Data entries:

──────

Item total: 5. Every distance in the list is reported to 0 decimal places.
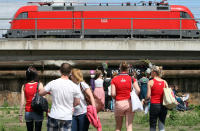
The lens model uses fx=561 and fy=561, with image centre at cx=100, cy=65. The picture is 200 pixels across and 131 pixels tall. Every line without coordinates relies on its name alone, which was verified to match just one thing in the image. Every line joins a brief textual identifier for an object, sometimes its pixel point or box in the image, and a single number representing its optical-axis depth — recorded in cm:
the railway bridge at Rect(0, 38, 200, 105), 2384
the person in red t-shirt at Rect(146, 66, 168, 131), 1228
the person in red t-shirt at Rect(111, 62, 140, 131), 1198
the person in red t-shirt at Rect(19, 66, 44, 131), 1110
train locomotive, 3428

──────

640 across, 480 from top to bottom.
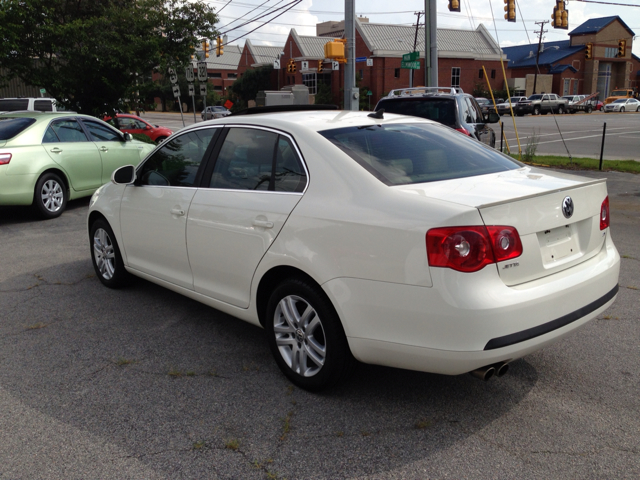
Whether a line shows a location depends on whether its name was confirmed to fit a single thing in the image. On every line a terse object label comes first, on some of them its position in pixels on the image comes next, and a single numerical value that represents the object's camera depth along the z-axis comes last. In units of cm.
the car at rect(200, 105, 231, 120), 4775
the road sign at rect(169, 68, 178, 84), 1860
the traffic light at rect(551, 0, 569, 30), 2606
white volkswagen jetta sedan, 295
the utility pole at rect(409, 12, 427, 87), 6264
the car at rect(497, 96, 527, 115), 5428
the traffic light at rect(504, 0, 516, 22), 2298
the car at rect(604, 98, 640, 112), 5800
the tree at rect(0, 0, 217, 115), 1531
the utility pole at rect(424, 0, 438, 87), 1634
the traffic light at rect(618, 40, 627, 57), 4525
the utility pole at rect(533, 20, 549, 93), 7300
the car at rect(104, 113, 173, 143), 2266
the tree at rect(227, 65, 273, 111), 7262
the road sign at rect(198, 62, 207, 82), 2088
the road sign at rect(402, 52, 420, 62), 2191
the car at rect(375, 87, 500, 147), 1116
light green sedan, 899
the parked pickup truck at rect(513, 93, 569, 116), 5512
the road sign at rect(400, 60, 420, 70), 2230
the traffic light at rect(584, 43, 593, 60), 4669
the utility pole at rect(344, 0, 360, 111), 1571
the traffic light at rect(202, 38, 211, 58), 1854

──────

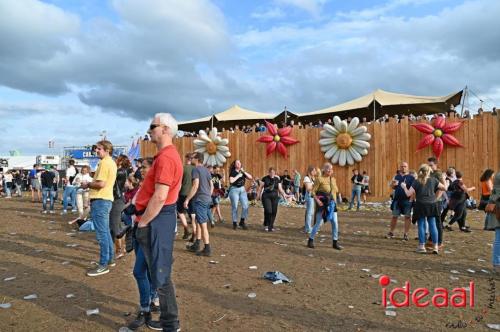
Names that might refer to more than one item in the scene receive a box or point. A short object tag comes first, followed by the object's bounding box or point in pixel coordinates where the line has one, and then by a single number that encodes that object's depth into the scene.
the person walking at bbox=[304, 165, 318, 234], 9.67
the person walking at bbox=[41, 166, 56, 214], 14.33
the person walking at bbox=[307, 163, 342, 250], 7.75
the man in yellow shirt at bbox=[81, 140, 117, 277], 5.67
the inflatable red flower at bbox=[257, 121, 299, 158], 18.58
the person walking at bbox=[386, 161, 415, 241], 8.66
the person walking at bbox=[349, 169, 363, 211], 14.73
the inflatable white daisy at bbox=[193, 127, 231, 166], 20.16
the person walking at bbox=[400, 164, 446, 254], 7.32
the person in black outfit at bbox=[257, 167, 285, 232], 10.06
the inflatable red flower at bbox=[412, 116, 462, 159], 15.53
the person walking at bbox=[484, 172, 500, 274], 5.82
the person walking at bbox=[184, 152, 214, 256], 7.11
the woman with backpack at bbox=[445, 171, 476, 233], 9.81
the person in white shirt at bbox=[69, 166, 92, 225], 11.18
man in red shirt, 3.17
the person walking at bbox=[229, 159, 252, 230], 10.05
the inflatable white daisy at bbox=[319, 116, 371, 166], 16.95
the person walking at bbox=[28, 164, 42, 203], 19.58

──────

Write out exactly the lines above between the line with "the person walking at bbox=[484, 172, 500, 274], 5.82" and the line with "the person walking at bbox=[28, 164, 42, 203], 19.58", inclusive, and nothing beyond them.

## Answer space
the person walking at bbox=[484, 172, 500, 274], 5.82
the person walking at bbox=[184, 152, 214, 256], 7.11
the woman with backpack at bbox=[445, 171, 476, 233], 9.81
the person in white shirt at bbox=[69, 166, 92, 225], 11.18
man in red shirt, 3.17
the person walking at bbox=[229, 159, 252, 230], 10.05
the inflatable white daisy at bbox=[319, 116, 371, 166], 16.95
the person walking at bbox=[28, 164, 42, 203], 19.58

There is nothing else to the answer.